TAREAS Y EJERCICIOS:
(a) Responda, a partir del texto sobre PISA y el gasto educativo, estas preguntas:
(i) ¿A qué modelo apelan los defensores de la educación coactiva estatal?
(ii) Según el propio informe PISA, ¿qué relación hay entre gasto por alumno y resultados académicos en los países desarrollados?
(iii) ¿Qué puntuación y qué posición obtiene Estonia?
(b) Traduzca al inglés esta oración del texto sobre PISA y el gasto educativo: «Gastar más en educación no equivale a mejorar la educación».
(c) Prolongue el texto sobre PISA y el gasto educativo a partir de su última oración.

TEXTO DE LECTURA:
**********

Cada informe PISA es una oportunidad propicia para que los defensores de la educación coactiva estatal reivindiquen una educación pública de calidad apelando al modelo finés, lo que automáticamente se transforma en la querencia de un mayor gasto público en educación o, al menos, en una beligerante oposición a los recortes. Sólo hay un problema: de PISA no se desprende lo que ellos creen que se desprende.
El problema de la educación no es la falta de gasto
Según el propio informe PISA, entre los países desarrollados existe una nula relación entre gasto por alumno y resultados académicos. Gastar más en educación no equivale a mejorar la educación. En el gráfico podemos observar la correlación entre el gasto acumulado por alumno entre los 6 y los 15 años y la puntuación obtenida en PISA 2012: verán que la recta de regresión es casi plana, lo que indica que ambas variables no guardan correspondencia alguna. Como dato ilustrativo: España gasta en educación un 20% más que Corea del Sur, un 42% más que Polonia y un 48% más que Estonia, pero sólo obtiene una puntuación de 484 (posición 33) frente a los 518 de Polonia (posición 14), a los 521 de Estonia (posición 11) y a los 554 de Corea (posición 5).

**********

DATOS APORTADOS:

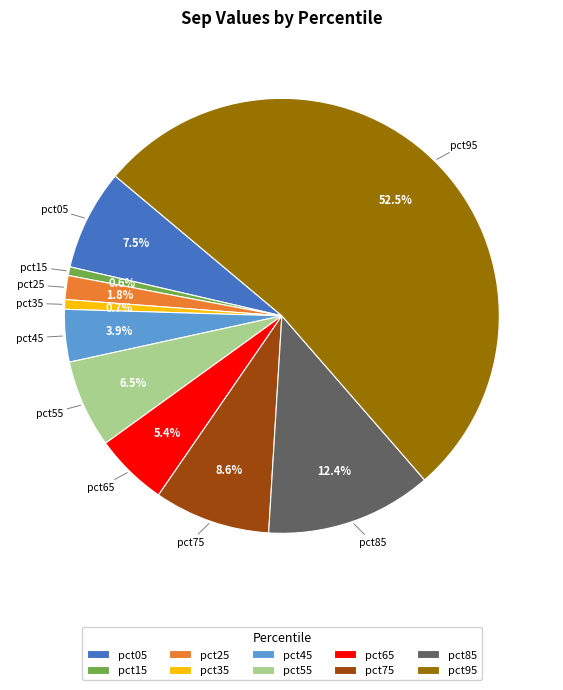

What is the largest slice in the pie chart?

pct95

**********

RESPUESTAS ESCRITAS:
(a)
(i) Al modelo finés.
(ii) Una relación nula.
(iii) 521 puntos, en la posición 11.

(b) Spending more on education is not the same as improving education.

(c)
La razón fundamental de por qué más gasto no proporciona mejores resultados es que, pese a que el imaginario colectivo tiende a pensar que el educativo es un sector muy capital intensivo donde hay que emplear carísimas y punterísimas tecnologías, alrededor del 70% de los desembolsos en educación se corresponden con los salarios de los profesores. Y a menos que haya un buen sistema de selección del profesorado y se dote a éste (o al centro, como luego veremos) de autonomía suficiente para desplegar su valía, aumentar el monto de la nómina o la cantidad de pagas extras no repercute en mejor enseñanza al alumno. E incluso cuando los profesores sí cuentan con suficiente autonomía, es obvio que a partir de cierto nivel salarial, más sueldo no es mejor educación (si corrigiéramos los datos de gasto educativo por la renta per capita de cada país, la correlación seguiría siendo nula).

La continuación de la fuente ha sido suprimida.